Window Current Window Elements Queue After Window Maximum Explanation
Window 1 [1, 3, -1] [3, -1] 3 First complete window. 3 is largest
Window 2 [3, -1, -3] [3, -1, -3] 3 Slide right. 3 still largest
Window 3 [-1, -3, 5] [5] 5 New element 5 is largest
Window 4 [-3, 5, 3] [5, 3] 5 5 is still largest
Window 5 [5, 3, 6] [6] 6 New element 6 is largest
Window 6 [3, 6, 7] [7] 7 New element 7 is largest

Solutions

Using a Custom Monotonic Queue

from collections import deque

class MonotonicQueue:
    def __init__(self):
        self.queue = deque()
    
    def pop(self, value):
        # Remove the element if it is at the front
        if self.queue and self.queue[0] == value:
            self.queue.popleft()
    
    def push(self, value):
        # Pop smaller elements from the back
        while self.queue and value > self.queue[-1]:
            self.queue.pop()
        self.queue.append(value)
    
    def front(self):
        # Return the largest element
        return self.queue[0]

class Solution:
    def maxSlidingWindow(self, nums, k):
        mq = MonotonicQueue()
        result = []
        
        # Initialize the first window
        for i in range(k):
            mq.push(nums[i])
        result.append(mq.front())
        
        # Slide the window
        for i in range(k, len(nums)):
            mq.pop(nums[i - k])   # Remove the element leaving the window
            mq.push(nums[i])      # Push the new element
            result.append(mq.front())
        
        return result

Complexity Analysis

  • Time Complexity: O(n).
    Each element is pushed exactly once and popped at most once.
    Maintaining the queue (push/pop) is amortized O(1).
  • Space Complexity: O(k).
    The MonotonicQueue holds at most k elements (one full window).

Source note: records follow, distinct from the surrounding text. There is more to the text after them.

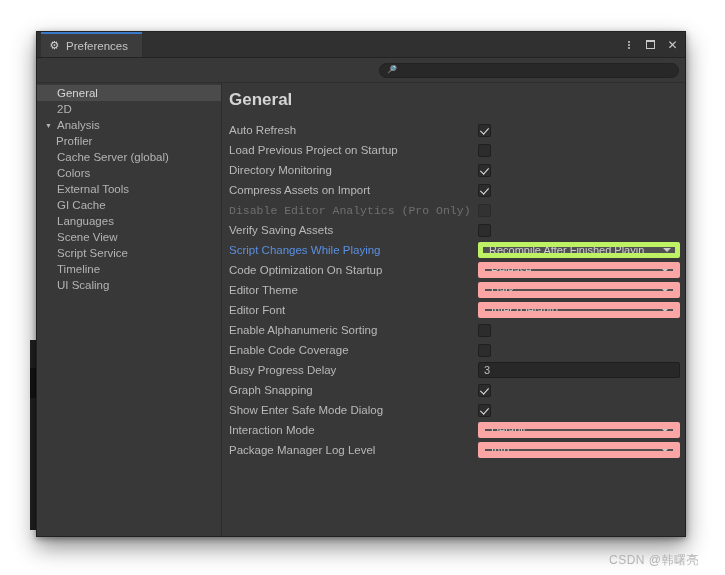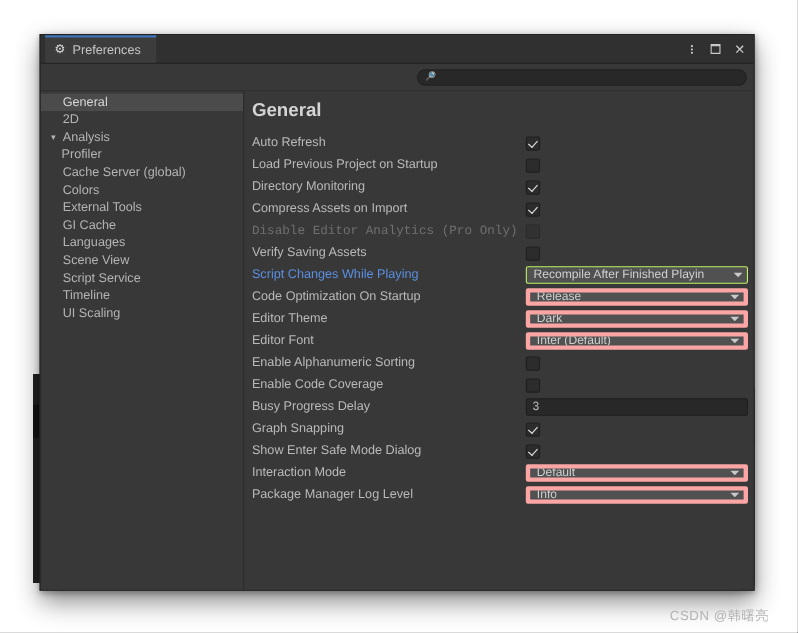--- a/index.html
+++ b/index.html
@@ -245,7 +245,7 @@
     font-size: 11px;
     overflow: hidden;
   }
-  .dropdown.focused { border: 1px solid #bef264; }
+  .dropdown.focused { border: 5px solid #bef264; }
   .dropdown .dd-text { overflow: hidden; white-space: nowrap; }
   .dropdown .caret {
     width: 0; height: 0;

Direct Deque Implementation

from collections import deque

class Solution:
    def maxSlidingWindow(self, nums, k):
        deque_idx = deque()  # will store indices of elements
        result = []
        
        for i in range(len(nums)):
            # Remove front if it is out of this window's range
            if deque_idx and deque_idx[0] < i - k + 1:
                deque_idx.popleft()
            
            # Remove smaller elements in the back to maintain decreasing order
            while deque_idx and nums[deque_idx[-1]] < nums[i]:
                deque_idx.pop()
            
            # Push the current element's index
            deque_idx.append(i)
            
            # Once the first window is established, record the maximum
            if i >= k - 1:
                result.append(nums[deque_idx[0]])
        
        return result

Complexity Analysis

  • Time Complexity: O(n).
    Each index is appended once and removed at most once from the deque.
    Thus, each operation (push/pop) is amortized O(1).
  • Space Complexity: O(k).
    In the worst case, the deque can hold up to k indices for each window.

Key Takeaways

  1. Monotonic Queue Insight: The front of the queue always gives the maximum value of the current window, efficiently reducing redundant calculations.
  2. Efficiency: Both solutions achieve O(n) time complexity and are suitable for handling large inputs.
  3. Deque Power: Python’s collections.deque enables efficient O(1) operations on both ends, making it ideal for sliding window problems.